The new antagonist is a completely new AI system called Bifrost with three new evil chair-sitting characters, called Congressmen, who use people like chess pieces. There was no background given on how Bifrost came to be, who these three congressmen are and where they came from, or even any motivation from any single individual of them.
I am not lost on the metaphor that congressmen are real-life politicians and the system of Bifrost is the very governments today that often collude and use unaware civilians as pieces for the game of life-changing culture, economies, and values through minute manipulations whose effects eventually ripple out into something big.
With that in mind, however, the introduction of Bifrost as the primary antagonist against the Sibyl System just seems to be written in poor taste. Is Psycho-Pass series suddenly insinuating that the Sibyl System is good, and that it’s okay for humanity to put its entire faith in an AI system who calculates humanity on a numeric scale with no recognition of gray morality? Despite the fact that Makishima, in an iconic antagonist move, actually convinces a protagonist that he is fundamentally right even with his psychopathic tendencies? Despite the fact that Akane is shown again and again the weaknesses of the system and remains critical of its existence and function? Because Psycho-Pass certainly isn’t trying to suggest that Bifrost is the right way to go considering how many evil deeds were done by the congressmen. As much as I enjoyed all the mysteries and arcs that the two inspectors worked together to foil, I am left thoroughly confused at the theme this series is trying to tell its audience now.

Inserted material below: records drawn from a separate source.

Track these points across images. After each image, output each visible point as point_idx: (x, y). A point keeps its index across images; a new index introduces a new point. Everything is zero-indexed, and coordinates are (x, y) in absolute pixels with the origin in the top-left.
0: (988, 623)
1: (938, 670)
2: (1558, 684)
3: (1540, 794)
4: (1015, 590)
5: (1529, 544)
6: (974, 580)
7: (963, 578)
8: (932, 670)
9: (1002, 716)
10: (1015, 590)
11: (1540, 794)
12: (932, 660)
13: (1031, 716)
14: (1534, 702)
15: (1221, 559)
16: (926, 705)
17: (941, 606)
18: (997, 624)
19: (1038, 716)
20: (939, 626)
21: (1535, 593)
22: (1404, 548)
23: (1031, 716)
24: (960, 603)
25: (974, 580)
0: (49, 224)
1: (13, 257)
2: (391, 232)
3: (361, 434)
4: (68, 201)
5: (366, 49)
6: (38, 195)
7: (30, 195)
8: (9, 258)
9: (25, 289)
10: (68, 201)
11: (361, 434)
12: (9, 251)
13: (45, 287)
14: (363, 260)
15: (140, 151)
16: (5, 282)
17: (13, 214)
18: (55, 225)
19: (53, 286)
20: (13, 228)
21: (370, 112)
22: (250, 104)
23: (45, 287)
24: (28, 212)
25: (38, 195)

The loss of direction in the series’ theme disappointed me a lot because even though the second season paled to the first season, I still held onto the franchise because of what the writers are trying to tell us about human nature and human’s increasing dependency on AI for decision making. Now, I no longer know what the franchise wants us to think or consider.
At least the production value hadn’t gone down. Hand-to-hand combat animation continues to be Psycho-Pass’s signature fights, and beautiful sequences, in particular, one with Arata when he danced across buildings with a wire tied around his waist, continued to dazzle the screen. The soundtrack still never fails to impress me, especially during the fight scenes. The seiyuus do their range of characters well, and chemistry definitely existed between Kaji Yuki and Nakamura Yuichi who voiced Arata and Kei respectively. But with the storytelling in such a weird place, I am left feeling heavily conflicted on how I viewed this season in particular to the Psycho-Pass franchise.